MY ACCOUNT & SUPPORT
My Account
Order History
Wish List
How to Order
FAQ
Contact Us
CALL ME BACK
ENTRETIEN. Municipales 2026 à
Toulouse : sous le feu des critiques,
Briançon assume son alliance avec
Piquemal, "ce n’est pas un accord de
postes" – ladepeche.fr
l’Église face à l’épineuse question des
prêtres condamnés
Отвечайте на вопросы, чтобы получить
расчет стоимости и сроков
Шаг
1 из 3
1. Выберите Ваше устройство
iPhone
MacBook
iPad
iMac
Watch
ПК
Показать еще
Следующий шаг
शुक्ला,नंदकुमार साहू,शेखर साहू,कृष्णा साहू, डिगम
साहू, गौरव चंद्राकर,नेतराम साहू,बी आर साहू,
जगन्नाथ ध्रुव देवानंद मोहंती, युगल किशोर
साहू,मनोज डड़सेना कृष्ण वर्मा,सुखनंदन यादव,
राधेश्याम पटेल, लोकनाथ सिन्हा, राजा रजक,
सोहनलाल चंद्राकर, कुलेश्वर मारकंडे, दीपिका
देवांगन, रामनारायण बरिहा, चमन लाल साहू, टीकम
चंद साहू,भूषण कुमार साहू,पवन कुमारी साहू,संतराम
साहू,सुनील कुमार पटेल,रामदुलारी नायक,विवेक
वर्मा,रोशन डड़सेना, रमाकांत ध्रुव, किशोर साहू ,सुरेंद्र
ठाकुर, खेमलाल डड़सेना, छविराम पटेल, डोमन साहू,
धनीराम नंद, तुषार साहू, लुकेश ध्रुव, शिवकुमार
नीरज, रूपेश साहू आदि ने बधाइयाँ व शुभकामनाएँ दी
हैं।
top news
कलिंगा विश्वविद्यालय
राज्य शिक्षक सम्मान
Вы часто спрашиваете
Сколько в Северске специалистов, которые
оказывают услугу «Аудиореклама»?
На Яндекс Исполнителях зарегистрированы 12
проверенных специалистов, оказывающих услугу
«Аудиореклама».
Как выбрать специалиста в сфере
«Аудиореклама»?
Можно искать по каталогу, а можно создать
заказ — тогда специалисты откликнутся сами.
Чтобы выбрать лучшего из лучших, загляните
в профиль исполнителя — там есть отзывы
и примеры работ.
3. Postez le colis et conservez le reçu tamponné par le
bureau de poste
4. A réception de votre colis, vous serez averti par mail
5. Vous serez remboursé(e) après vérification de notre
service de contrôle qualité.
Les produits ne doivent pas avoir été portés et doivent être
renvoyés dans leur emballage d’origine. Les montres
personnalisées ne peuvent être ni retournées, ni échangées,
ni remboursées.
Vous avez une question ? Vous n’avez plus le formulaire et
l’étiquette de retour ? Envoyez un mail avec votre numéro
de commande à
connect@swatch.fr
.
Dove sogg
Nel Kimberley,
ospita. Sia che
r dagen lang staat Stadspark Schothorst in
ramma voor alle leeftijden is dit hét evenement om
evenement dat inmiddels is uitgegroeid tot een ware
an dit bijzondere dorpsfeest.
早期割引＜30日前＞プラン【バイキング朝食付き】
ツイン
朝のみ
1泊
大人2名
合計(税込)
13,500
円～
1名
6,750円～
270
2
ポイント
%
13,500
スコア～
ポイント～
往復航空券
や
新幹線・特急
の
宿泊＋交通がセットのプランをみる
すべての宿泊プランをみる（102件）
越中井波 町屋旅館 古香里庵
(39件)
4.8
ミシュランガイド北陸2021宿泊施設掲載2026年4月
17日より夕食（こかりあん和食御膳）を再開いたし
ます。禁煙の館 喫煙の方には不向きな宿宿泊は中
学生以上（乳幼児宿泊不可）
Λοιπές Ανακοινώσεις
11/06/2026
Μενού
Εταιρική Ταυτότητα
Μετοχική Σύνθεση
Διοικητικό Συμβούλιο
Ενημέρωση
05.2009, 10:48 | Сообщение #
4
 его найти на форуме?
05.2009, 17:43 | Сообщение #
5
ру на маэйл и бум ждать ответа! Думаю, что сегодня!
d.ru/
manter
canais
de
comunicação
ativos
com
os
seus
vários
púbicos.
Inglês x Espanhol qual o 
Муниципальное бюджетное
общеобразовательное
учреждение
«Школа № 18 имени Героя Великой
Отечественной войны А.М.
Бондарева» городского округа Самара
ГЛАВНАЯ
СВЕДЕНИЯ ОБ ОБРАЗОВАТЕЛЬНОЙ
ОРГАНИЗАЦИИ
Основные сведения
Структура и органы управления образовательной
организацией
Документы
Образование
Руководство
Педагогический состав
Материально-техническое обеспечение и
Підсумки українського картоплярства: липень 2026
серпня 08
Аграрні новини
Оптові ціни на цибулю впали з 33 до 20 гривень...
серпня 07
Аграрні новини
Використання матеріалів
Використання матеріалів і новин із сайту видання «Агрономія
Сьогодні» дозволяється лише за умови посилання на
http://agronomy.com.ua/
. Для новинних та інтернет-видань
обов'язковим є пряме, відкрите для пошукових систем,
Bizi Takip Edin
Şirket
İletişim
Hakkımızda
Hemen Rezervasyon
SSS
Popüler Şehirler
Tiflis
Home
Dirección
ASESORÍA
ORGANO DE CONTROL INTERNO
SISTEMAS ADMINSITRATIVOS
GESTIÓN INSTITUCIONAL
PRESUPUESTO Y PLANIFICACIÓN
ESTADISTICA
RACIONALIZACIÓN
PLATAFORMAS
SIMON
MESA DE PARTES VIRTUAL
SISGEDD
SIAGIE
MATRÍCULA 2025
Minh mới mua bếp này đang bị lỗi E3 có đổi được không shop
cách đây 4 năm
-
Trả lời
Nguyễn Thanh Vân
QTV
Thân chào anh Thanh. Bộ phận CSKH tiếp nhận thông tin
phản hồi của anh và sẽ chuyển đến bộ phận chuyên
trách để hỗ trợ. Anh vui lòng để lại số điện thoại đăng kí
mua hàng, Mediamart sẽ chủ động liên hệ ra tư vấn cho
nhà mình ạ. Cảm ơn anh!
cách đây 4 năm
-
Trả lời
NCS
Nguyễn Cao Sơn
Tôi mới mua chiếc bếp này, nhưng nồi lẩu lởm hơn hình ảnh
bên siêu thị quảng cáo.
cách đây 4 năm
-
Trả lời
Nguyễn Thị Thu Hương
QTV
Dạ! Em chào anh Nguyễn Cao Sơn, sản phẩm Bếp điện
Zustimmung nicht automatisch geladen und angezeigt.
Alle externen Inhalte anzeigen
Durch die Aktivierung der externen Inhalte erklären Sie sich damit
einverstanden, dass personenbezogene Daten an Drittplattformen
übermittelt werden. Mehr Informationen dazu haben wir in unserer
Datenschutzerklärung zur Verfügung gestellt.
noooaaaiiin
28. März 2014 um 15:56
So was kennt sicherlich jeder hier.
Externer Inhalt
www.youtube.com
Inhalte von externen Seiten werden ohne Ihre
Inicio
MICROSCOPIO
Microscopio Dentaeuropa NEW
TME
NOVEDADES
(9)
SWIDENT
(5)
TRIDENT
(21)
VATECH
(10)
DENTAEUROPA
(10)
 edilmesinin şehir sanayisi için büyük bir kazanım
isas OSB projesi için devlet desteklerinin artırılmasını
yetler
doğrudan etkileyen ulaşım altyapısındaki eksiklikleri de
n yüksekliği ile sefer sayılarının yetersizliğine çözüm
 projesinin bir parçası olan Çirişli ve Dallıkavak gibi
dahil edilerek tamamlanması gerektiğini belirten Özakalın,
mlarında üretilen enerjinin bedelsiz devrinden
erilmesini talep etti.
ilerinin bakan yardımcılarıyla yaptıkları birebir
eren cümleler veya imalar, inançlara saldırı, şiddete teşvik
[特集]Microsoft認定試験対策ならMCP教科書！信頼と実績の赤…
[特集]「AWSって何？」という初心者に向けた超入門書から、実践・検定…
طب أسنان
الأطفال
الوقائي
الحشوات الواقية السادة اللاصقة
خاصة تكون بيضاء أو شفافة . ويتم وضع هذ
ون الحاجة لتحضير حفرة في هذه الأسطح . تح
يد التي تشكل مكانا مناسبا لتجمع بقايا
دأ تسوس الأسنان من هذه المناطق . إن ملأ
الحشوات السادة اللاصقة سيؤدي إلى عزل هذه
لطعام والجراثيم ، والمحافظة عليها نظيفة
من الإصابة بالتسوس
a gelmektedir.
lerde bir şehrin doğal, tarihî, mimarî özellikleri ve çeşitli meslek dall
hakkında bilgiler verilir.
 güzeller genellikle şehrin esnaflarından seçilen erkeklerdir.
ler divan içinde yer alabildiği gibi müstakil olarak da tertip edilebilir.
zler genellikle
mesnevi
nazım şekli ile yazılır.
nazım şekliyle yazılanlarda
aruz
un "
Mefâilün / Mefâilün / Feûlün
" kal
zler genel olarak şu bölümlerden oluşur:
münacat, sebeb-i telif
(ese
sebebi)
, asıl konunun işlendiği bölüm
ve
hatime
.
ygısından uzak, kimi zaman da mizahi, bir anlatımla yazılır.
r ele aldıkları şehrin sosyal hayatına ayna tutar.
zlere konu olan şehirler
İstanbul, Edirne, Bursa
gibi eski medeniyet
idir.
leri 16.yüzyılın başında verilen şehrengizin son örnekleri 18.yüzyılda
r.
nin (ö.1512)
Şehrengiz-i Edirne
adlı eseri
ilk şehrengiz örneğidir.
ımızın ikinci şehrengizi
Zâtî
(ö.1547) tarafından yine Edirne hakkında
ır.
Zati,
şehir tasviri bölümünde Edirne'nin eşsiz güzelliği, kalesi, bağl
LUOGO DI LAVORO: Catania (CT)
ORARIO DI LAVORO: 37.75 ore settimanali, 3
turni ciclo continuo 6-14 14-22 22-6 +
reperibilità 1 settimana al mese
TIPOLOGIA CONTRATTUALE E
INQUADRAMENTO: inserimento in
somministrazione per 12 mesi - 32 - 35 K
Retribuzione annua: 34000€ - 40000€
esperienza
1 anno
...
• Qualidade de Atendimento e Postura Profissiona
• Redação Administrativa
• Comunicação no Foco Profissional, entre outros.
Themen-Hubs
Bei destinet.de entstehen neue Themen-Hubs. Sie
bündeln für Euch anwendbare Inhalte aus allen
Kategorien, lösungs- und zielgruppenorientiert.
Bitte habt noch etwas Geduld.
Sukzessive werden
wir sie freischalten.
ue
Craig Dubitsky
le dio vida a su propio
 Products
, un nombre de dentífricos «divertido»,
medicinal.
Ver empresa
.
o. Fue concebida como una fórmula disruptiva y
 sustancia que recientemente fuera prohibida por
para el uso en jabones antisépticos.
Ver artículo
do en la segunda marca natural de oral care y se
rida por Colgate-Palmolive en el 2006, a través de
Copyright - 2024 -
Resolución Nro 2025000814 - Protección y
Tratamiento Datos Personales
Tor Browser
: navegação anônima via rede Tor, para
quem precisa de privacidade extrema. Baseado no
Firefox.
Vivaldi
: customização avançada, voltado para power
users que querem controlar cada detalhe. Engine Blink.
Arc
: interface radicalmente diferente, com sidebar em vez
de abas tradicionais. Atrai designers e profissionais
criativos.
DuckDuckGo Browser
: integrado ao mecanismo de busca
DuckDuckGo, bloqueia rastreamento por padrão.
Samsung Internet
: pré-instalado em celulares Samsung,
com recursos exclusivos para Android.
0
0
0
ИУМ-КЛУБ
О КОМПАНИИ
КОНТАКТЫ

_Exercise details_
Sift through the material above and copy each line that holds "nazım".

_Answer for the task_
nazım şekli ile yazılır.
nazım şekliyle yazılanlarda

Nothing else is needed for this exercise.